Local News

Leading Off (10/13/21)

DPD aims to restore community trust, Dallas' fire alert system is broken, and the family of a police shooting victim sues Fort Worth

DPD Chief Rolls Out Plan Aimed to Restore Community Trust. Chief Eddie García briefed the city’s public safety committee yesterday about a new “early warning system” that will evaluate police officers by monitoring their behavior and performance and comparing their records with officer peers. The chief said the goal of the program is to intervene early with officers who may need additional supervision and training.

Atatiana Jefferson’s Uncle Sues Fort Worth Over Police Shooting. Jefferson’s uncle filed a lawsuit against the city of Fort Worth two years to the day that Atatiana Jefferson was shot and killed by Fort Worth police officer Aaron Dean, who entered Jefferson’s home unannounced as she was playing video games with her 8-year-old nephew. Dean’s murder trial was was delayed because of the pandemic and is now scheduled to start in November.

Dallas County Reports 15 COVID Deaths in Weekend Totals.
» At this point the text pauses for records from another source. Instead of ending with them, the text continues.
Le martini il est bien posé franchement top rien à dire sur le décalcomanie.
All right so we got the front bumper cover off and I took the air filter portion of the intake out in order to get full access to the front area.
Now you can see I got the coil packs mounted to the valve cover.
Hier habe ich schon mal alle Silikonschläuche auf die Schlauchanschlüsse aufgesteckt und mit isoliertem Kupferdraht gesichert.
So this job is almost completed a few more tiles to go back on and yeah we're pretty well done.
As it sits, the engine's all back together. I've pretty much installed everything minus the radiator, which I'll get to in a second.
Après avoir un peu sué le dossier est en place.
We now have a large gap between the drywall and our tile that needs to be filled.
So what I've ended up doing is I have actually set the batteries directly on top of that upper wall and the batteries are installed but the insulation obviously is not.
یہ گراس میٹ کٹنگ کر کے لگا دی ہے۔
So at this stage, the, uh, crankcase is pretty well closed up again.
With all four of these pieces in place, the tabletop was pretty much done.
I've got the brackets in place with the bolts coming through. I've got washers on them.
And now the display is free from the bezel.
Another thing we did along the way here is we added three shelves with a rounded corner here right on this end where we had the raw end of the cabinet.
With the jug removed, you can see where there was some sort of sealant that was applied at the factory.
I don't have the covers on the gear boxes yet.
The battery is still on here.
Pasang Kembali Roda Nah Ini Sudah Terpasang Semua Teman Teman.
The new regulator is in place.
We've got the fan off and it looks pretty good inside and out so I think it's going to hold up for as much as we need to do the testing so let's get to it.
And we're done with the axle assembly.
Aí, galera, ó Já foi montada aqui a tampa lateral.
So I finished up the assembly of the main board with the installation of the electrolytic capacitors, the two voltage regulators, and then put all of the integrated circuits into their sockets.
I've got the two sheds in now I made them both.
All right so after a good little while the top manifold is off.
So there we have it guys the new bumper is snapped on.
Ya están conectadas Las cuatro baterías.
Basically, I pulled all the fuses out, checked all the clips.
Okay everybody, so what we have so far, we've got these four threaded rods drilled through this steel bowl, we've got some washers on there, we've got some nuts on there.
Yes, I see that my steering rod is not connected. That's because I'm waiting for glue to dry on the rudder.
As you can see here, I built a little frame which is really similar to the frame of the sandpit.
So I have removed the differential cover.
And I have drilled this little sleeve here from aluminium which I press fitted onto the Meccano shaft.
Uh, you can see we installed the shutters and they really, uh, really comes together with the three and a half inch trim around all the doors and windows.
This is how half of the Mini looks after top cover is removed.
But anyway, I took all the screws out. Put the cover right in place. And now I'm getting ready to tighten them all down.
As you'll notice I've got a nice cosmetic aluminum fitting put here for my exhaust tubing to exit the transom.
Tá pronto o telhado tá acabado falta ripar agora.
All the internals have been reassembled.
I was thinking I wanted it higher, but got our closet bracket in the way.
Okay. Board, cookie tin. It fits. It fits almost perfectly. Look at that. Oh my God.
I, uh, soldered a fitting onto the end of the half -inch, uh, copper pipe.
Seven of the victims were younger than 60, including a man in his 30s who did not have underlying conditions. The good news is new cases and hospitalizations continue to decrease, and forecasters at UT Southwestern Medical Center expect that trend to continue.

Dallas Fire Stations Are Missing Calls. More IT issues at city hall: An automated alert system the city has been using since 2005 isn’t sending messages to stations, and fire officials say the entire thing needs to be scraped and replaced. There have been many instances of fire stations not receiving emergency calls because of the outdated system. On one occasion, firefighters reporting to an apartment complex fire had to call the station closest to the blaze after they drove by and noticed the truck still in the garage. The alert system is so old it doesn’t even work with Windows 7, which is the operating system many city computers are still running. And we wonder why people have lost faith in government.

Dallas “Frack Master” Convicted of Fraud. Christopher A. Faulkner, a supposed oil and gas expert, built a career off of high-profile TV and conference appearances. He was convicted in federal court for lying about his experience and using fake college degrees to bilk investors out of millions of dollars that he used to fund a lavish, globetrotting lifestyle. Faulkner now faces 15 years in prison time and must pay a hefty $92.4 million in restitution.